EXERCISES >>
[a] In the linked data passage, what is UMBEL's specific purpose?
[b] From the linked data passage, return everything from "Description logics have" down to "knowledge representation system.", copied without changes.

TEXT >>
*-*-*

The resulting class level structure produced by UMBEL and its mappings to other classes within existing linked data enabled us to create and then publish the ‘LOD constellation‘, a complementary TBox structure to the linked data’s existing ABox one. This diagram to the lower right from the Wikipedia article on linked data now shows this complement.

Completeness and Sufficiency

Description logics have arisen to aid our creating and understanding of knowledge representation systems. From this basis, we can see that the first efforts of the linked data initiative have lacked context, the TBox. At a specific level, the question is not DBpedia v. UMBEL or cloud v. constellation. Both types of structure are required in order to complete the logical framework. By thinking inside the box — by paying attention to our logical underpinnings — we can see that both TBoxes and ABoxes are essential and complementary to creating a useful knowledge representation system.

By more explicitly adopting a description logics framework we can also better address many prior questions of context, coherence and sufficiency. These have been constant themes in my recent writings that I will be revisiting again through the helpful prism of formal description logics.

My interview today with Sören Auer also brought up some important points regarding context. As we have said in other venues, it is important that any TBox be available for context purposes. Whether that should be UMBEL or some other framework depends on the use case. As I noted in the interview, “UMBEL’s specific purpose is to provide a coherent framework for serious knowledge engineers looking to federate data.” Other uses may warrant other frameworks, and certainly not always UMBEL.

*-*-*

RECORDED INFORMATION >>
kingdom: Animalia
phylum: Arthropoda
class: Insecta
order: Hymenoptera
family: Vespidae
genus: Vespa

*-*-*

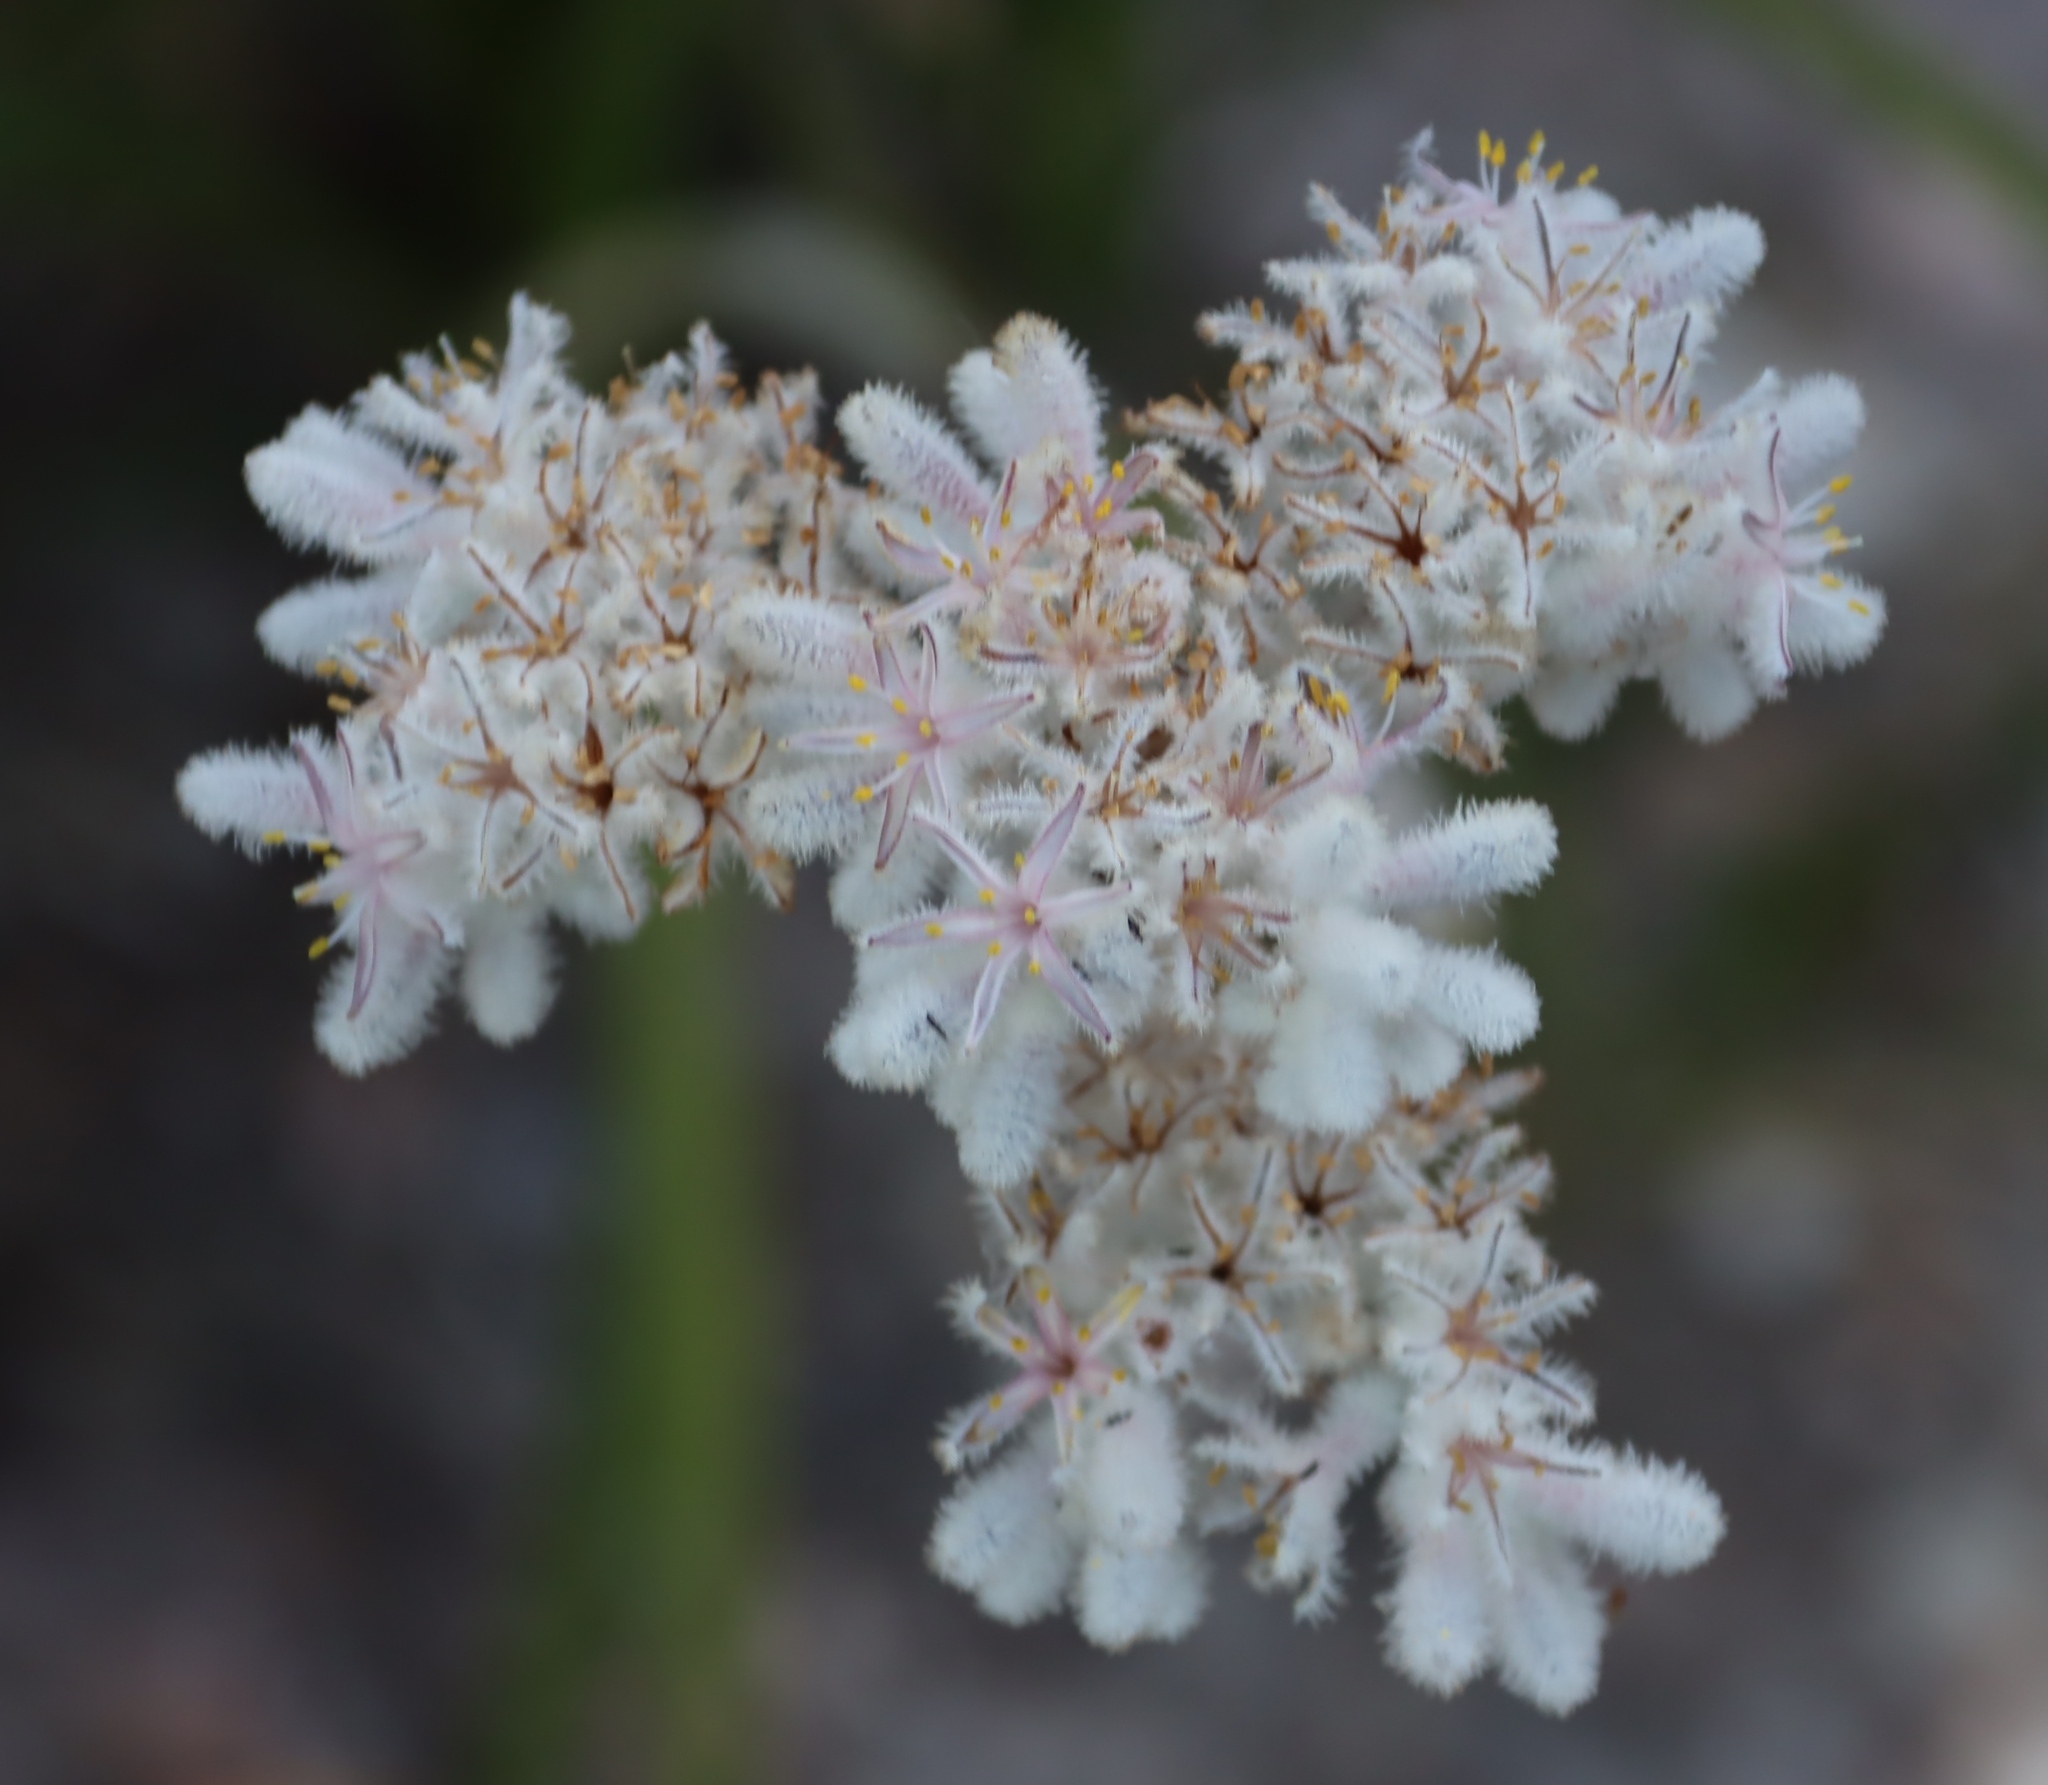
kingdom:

*-*-*

RESPONSE LIST >>
[a] To provide a coherent framework for serious knowledge engineers looking to federate data.

[b]
Description logics have arisen to aid our creating and understanding of knowledge representation systems. From this basis, we can see that the first efforts of the linked data initiative have lacked context, the TBox. At a specific level, the question is not DBpedia v. UMBEL or cloud v. constellation. Both types of structure are required in order to complete the logical framework. By thinking inside the box — by paying attention to our logical underpinnings — we can see that both TBoxes and ABoxes are essential and complementary to creating a useful knowledge representation system.